Pullicino Orlando, former Nationalist MP, announces Labour candidature

Once hunted down by Labour leader Alfred Sant over Mistragate in 2008, Jeffrey Pullicino Orlando is now running on the Labour ticket

Guess who's running with Labour? Jeffrey Pullicino Orlando, once a PN MP, is now contesting the general elections on a PL ticket
Guess who's running with Labour? Jeffrey Pullicino Orlando, once a PN MP, is now contesting the general elections on a PL ticket

Just 30 minutes before the Electoral Commission stop receiving nominations by candidates for the general elections, former Nationalist MP Jeffrey Pullicino Orlando turned up at the Counting Hall Complex in Naxxar to submit his nomination.

Pullicino Orlando, once hunted down by the PL over Mistragate, has decided to contest the seventh district on the Labour Party ticket.

Contacted by MaltaToday, Pullicino Orlando confirmed that he had decided to run for elections in “a decision that was certainly not easy”.

“Joseph Muscat has encouraged me to contest with the Labour Party. I truly believe that Muscat should continue leading the party and so I’ve accepted,” Pullicino Orlando said, adding that polls he commissioned on the seventh district received positive feedback.

But the former MP - who fell out with the Nationalist Party in 2012 when he resigned from the party - had been the target of the PL's electoral campaign in 2008, when then leader Alfred Sant accused him of corruption.

Asked whether it was ironic that, once persecuted by Labour he was now running with them, Pullicino Orlando replied: “It was evident that the Nationalist Party was using me to win the elections. The PN was going to lose and they used me to win the election.”

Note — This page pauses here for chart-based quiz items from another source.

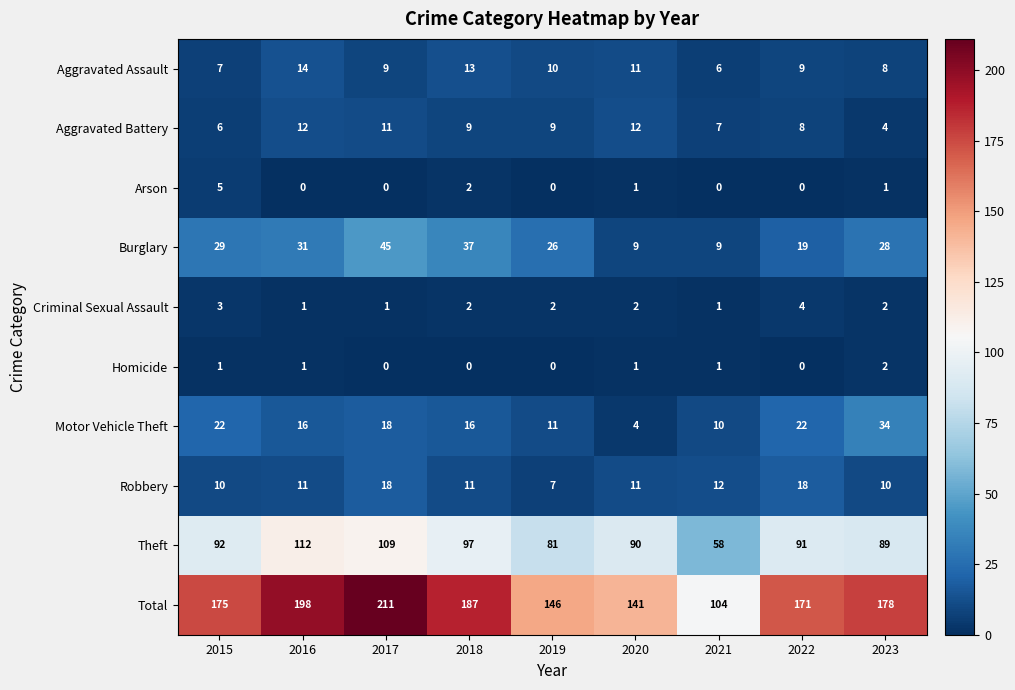

What is the spread (max minus min) of values at 2019?

146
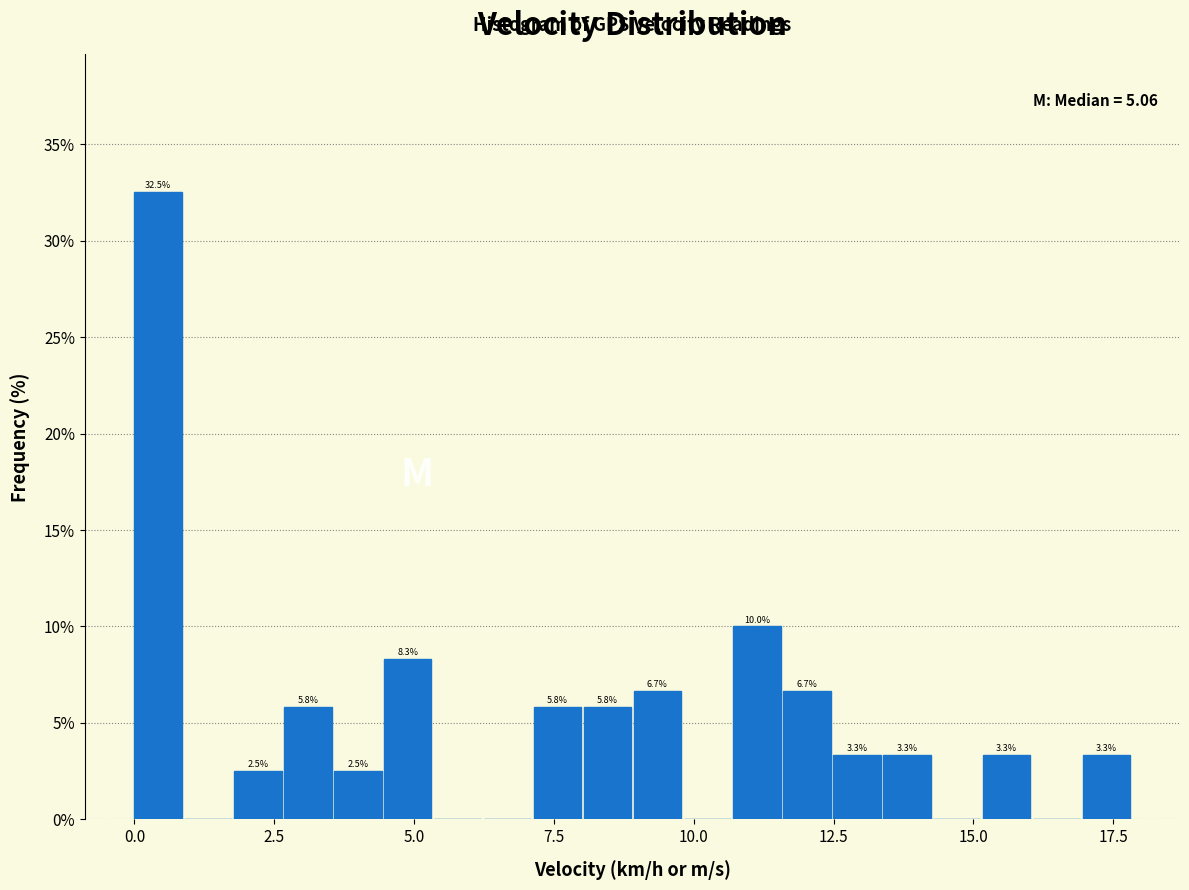

Read against the x-axis, roughly where is the centre of the tallest bar?

0.5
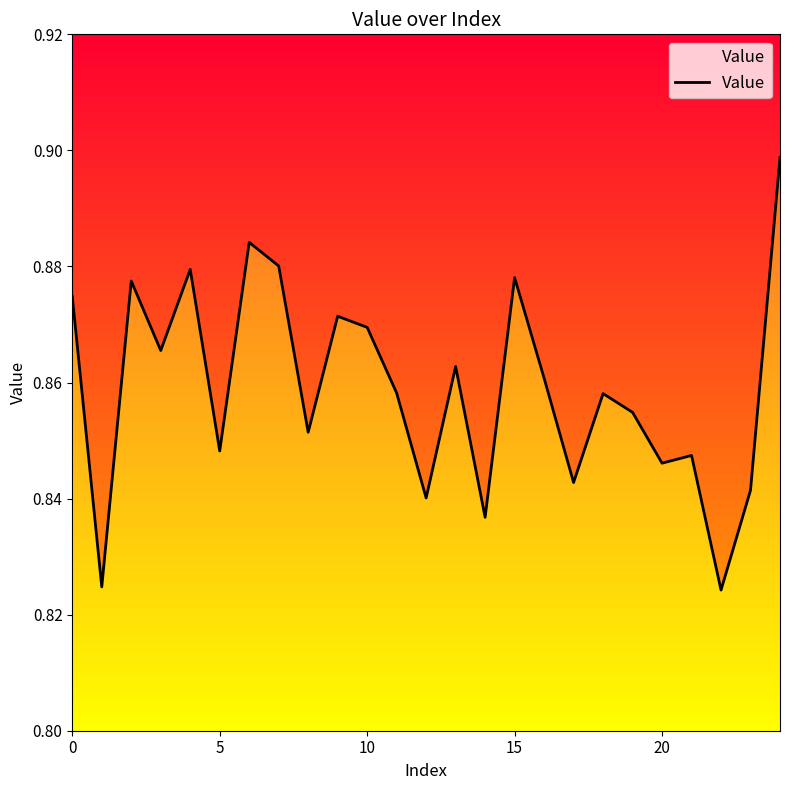

Count the values in the range 0 to 1.

25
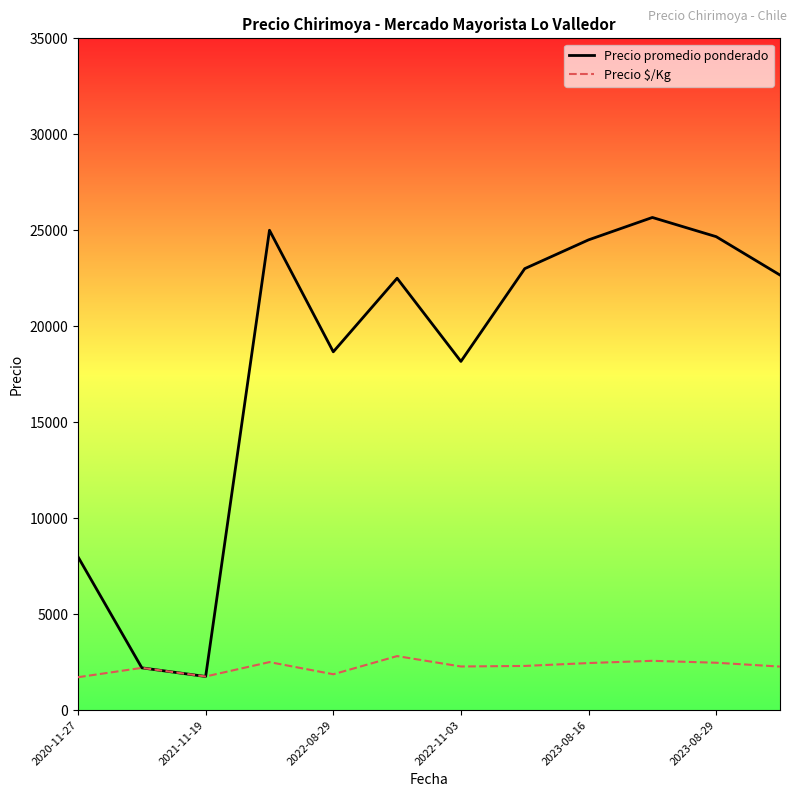

Rank the series by their average value, from highest to lowest.

Precio promedio ponderado, Precio $/Kg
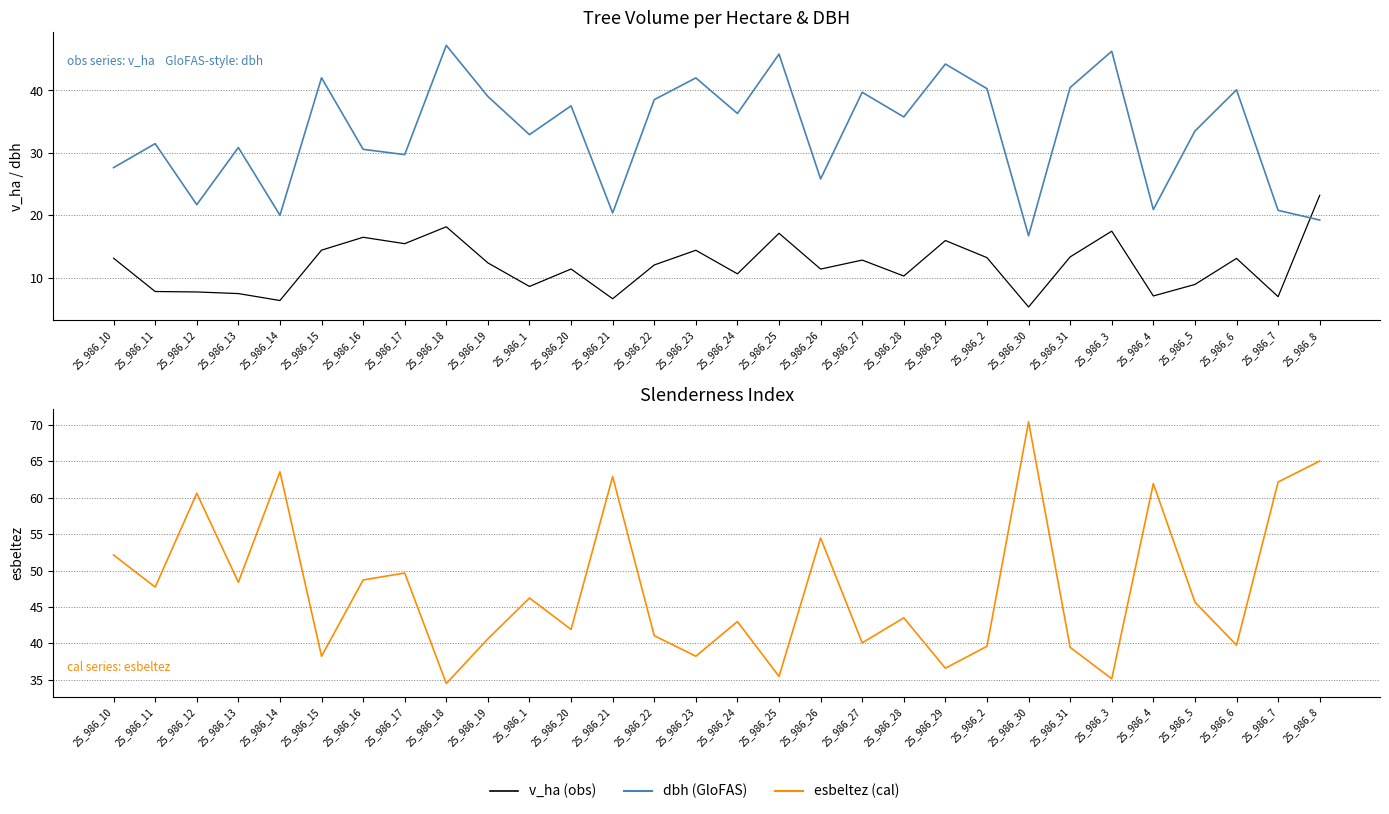

Between 25_986_10 and 25_986_11, which series saw the biggest shift?

v_ha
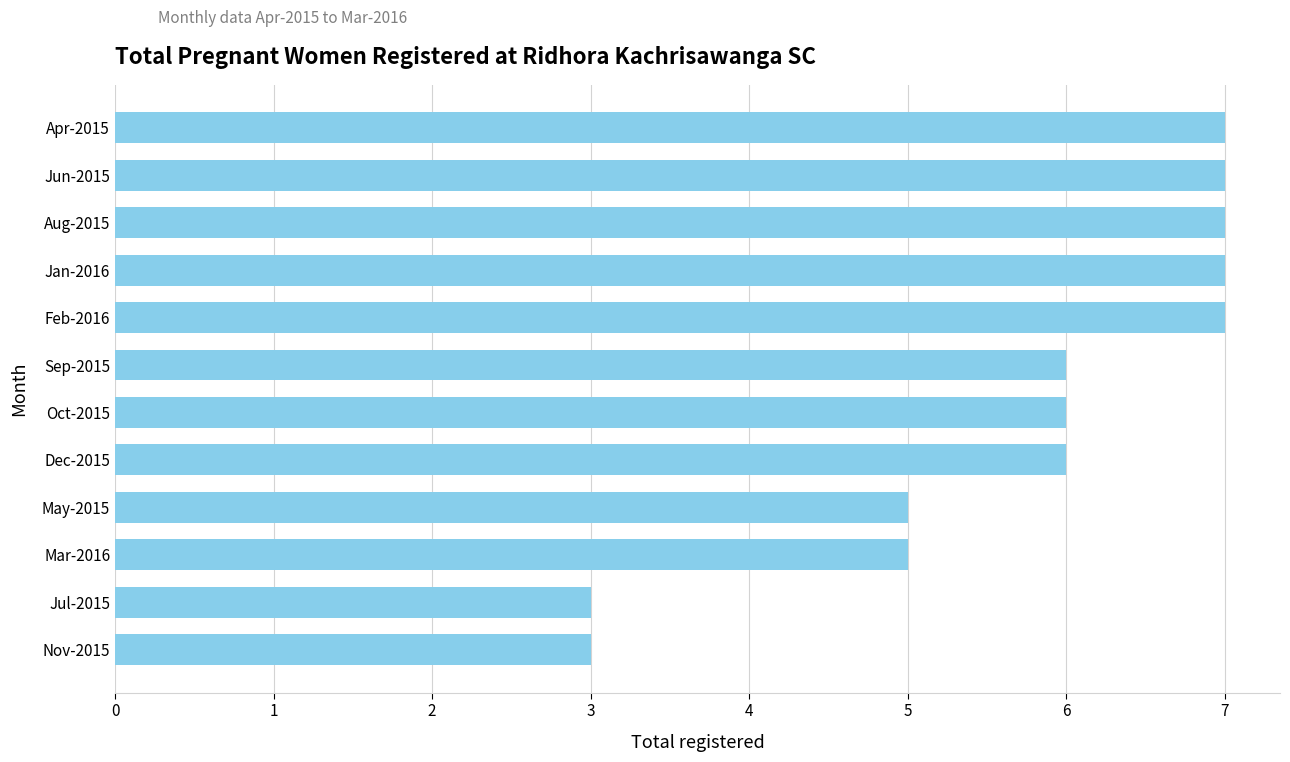

What is the greatest value displayed?

7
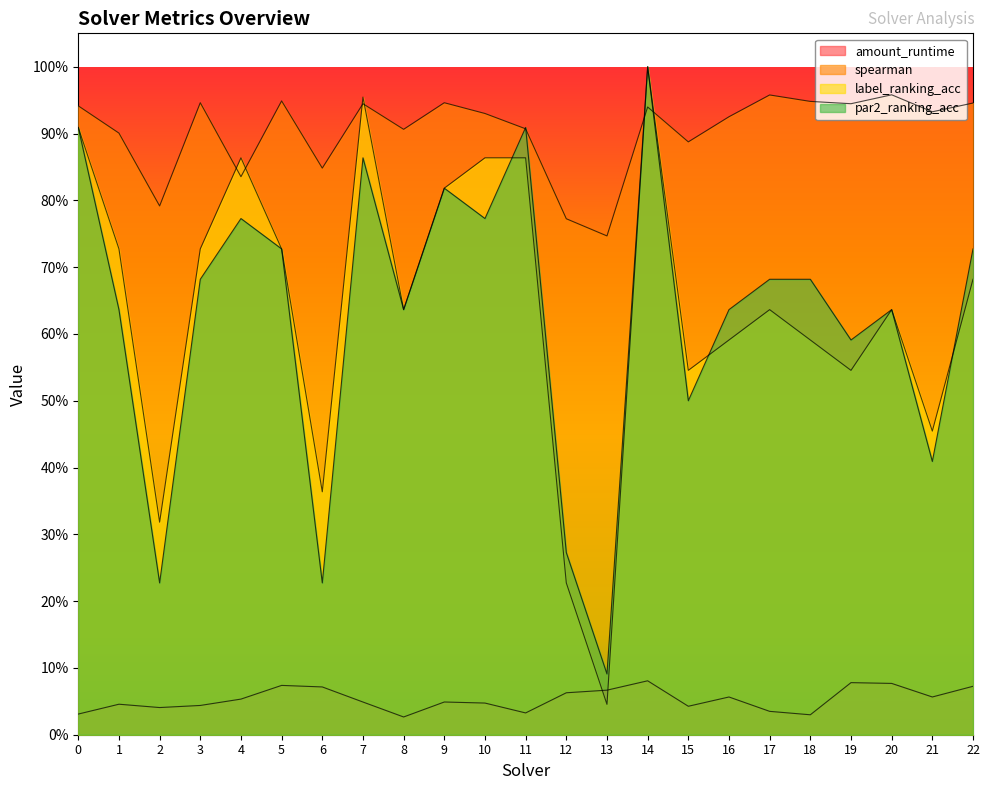

What is the value of the spearman point at the 5th from the left?

0.8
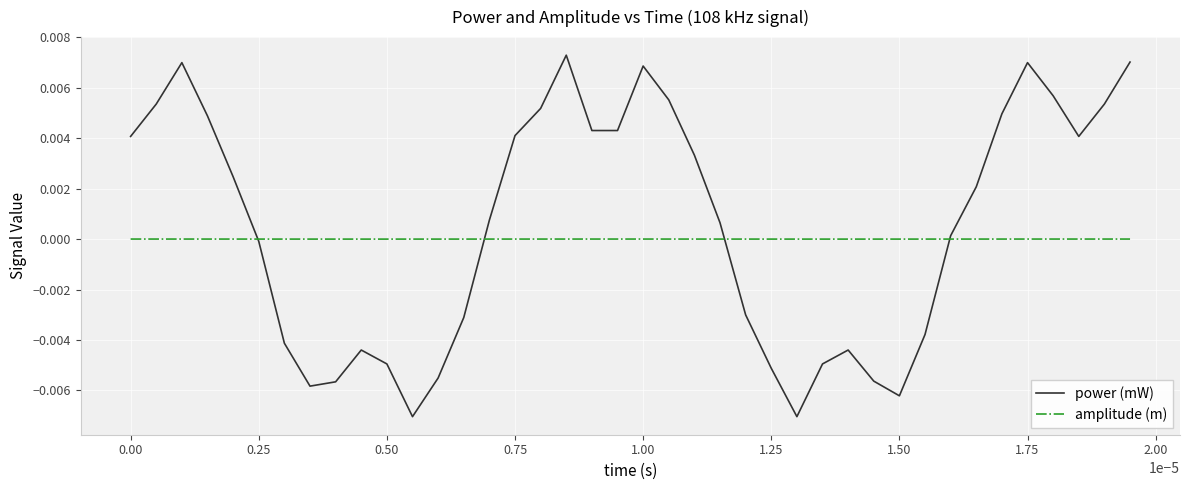

List the series in order of their peak value, highest first.

power (mW), amplitude (m)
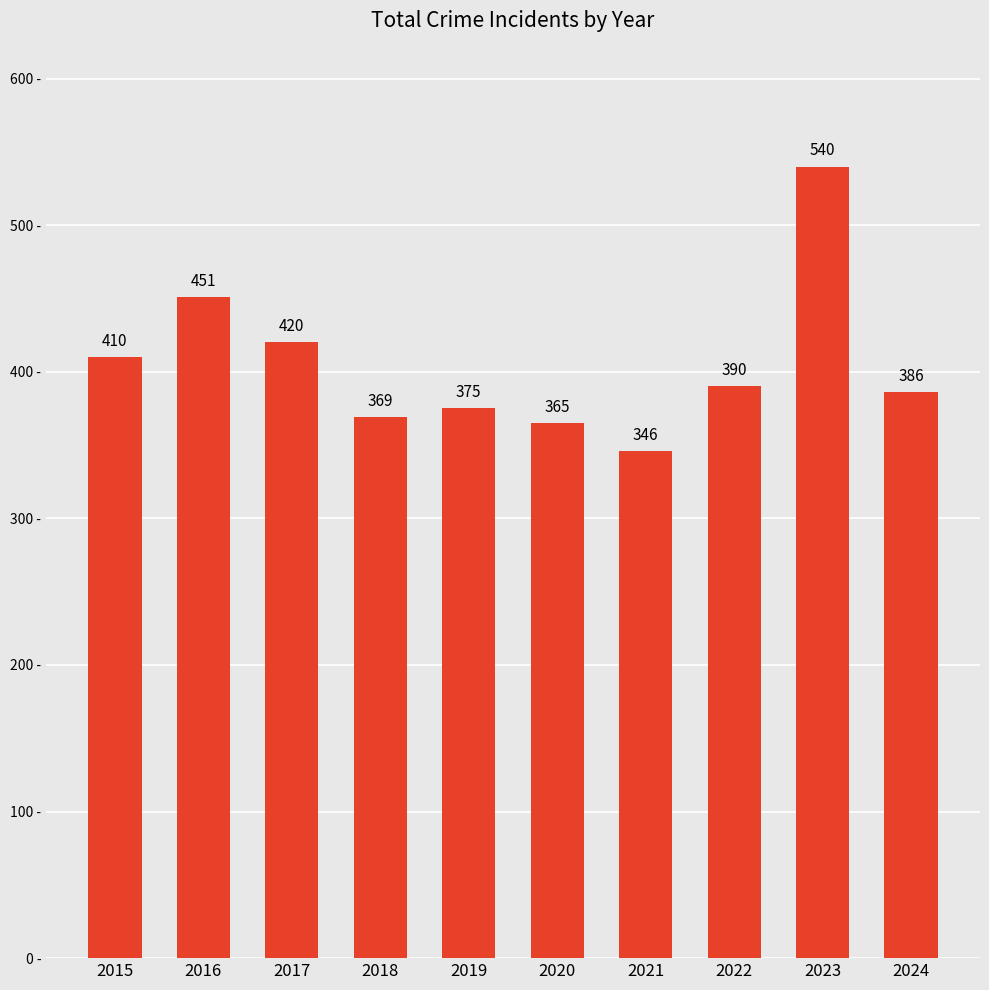

What is the change in value from 2017 to 2021?

-74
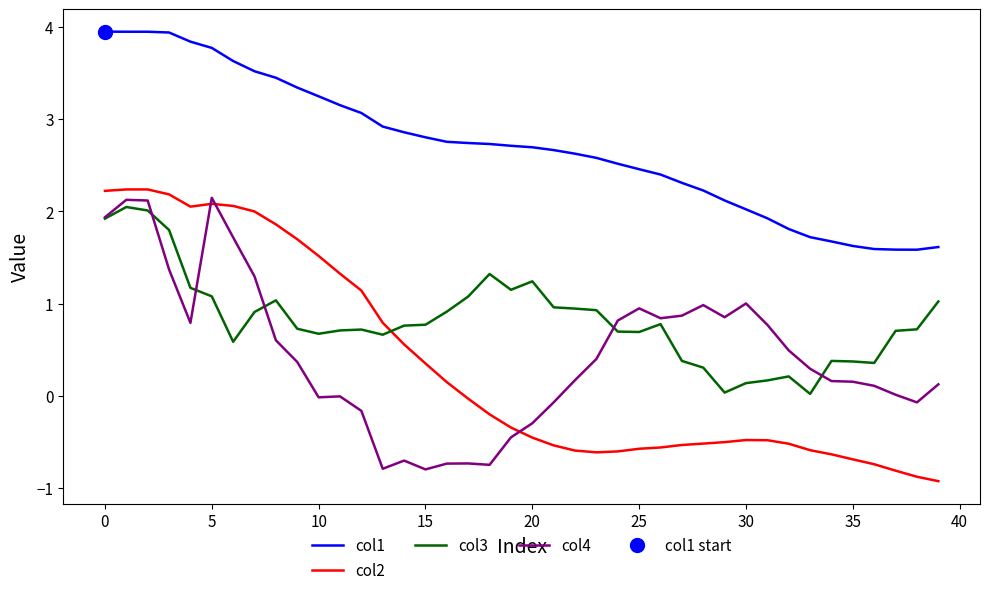

What is the lowest value of the col1 series?

1.6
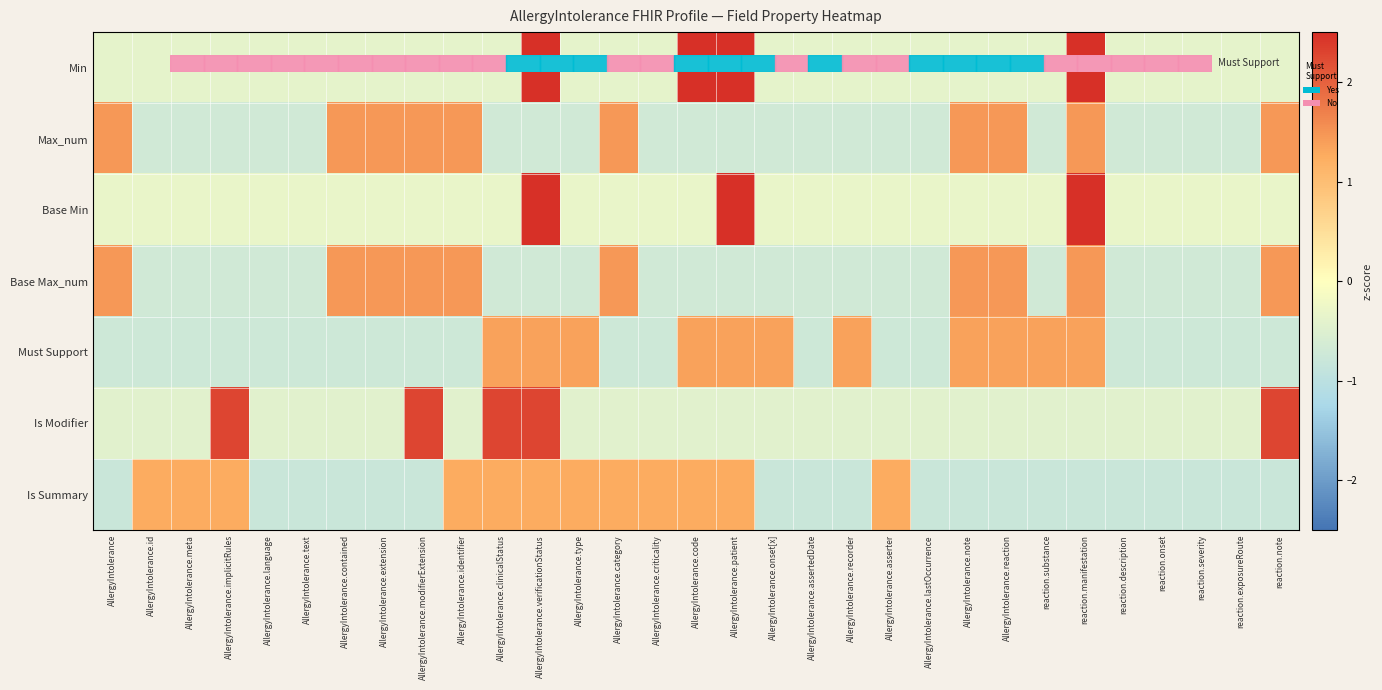

Between AllergyIntolerance.asserter and AllergyIntolerance.assertedDate, which is larger?

AllergyIntolerance.asserter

He added that submitting the nomination at the eleventh hour showed “that I thought this decision through”.

Asked whether he would do to Labour what he did to the PN, Pullicino Orlando reiterated that, from 2008 onwards, the PN had persecuted him. “Because I didn’t agree with what it was doing, the PN persecuted my family. I became the victim of personal attacks leading me to take the difficult decision of becoming an independent MP. But I’ve been working with [Muscat] for the past four years and I believe that he should continue leading the country.”